Da importância da alienação

– Deus do céu, como Eça é chato! Que aluno hoje em dia consegue ler A ilustre casa de Ramires sem bocejar um sem número de vezes? E A cidade e as serras, então? Eita historinha manjada… a oposição binária entre viver no campo ou na metrópole cheira a maniqueísmo. Ou ainda aqueles romances pouco convincentes que o Machado fez muito bem em recusar…

– Ei, “pera-lá”! Uma coisa de cada vez. Acho que essas três críticas possuem naturezas diferentes. Vamos analisá-las uma a uma.

– Para mim, todas levam a um mesmo ponto:  é preciso fazer os alunos lerem algo próximo da realidade deles e não essas coisas datadas, envelhecidas e desimportantes.

– Calma, calma. Não é enumerando adjetivações que se expressa uma ideia.

– Novamente você com esse puritanismo apolíneo.
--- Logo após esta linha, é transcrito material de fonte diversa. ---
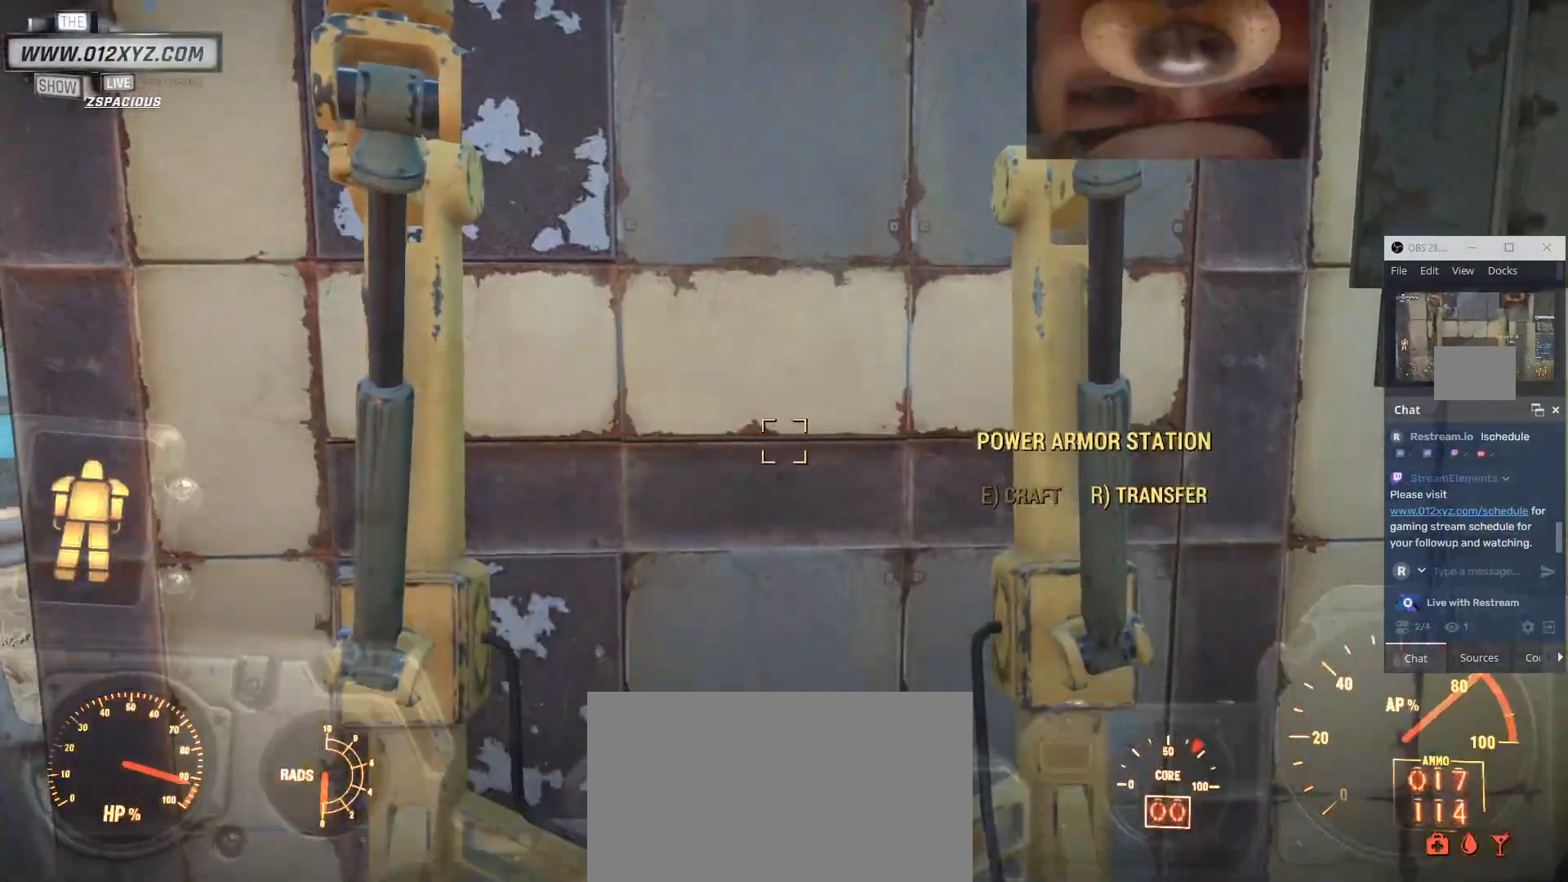
Gameplay with keyboard and mouse; each line is a JSON object with the keys and mouse buttons held at the frame after it. "events" lists presses ("down") and releases ("up") of "1", "2", "3", "4", "5", "a", "alt", "b", "c", "ctrl", "d", "e", "f", "g", "q", "r", "s", "shift", "space", "t", "tab", "v", "w", "x", "z", "mouse_left", "mouse_wheel", "mouse_right", "mouse_mb4" and "mouse_mb5" between this image and that frame as [ms after this image, input, new state], when the widget could be followed in between. "mouse_left", "mouse_wheel", "mouse_right", "mouse_mb4", "mouse_mb5" = the "left", "wheel", "right", "mb4", "mb5" buttons of the "mouse" list. No other keys are recorded. "wheel" means that the mouse wheel is clicked or scrolled. Not read: mouse_move.
{"keys": ["d"], "mouse": [], "events": [[400, "d", "down"]]}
Injete um pouco de Dionísio nas veias.

– ‘Tá, daqui a pouco você continua com esses seus aforismos. Deixe-me, primeiramente, entender a questão. Você disse que o Machado recusou os romances do Eça, certo?

– Sim, ele achava a questão central d’O primo Basílio pouco convincente, tudo se resumia a um mero encaixe de acasos. Se a empregada gananciosa e invejosa não tivesse encontrado as cartas, não haveria história.

– Acho que esse resumo não toca na essência da crítica.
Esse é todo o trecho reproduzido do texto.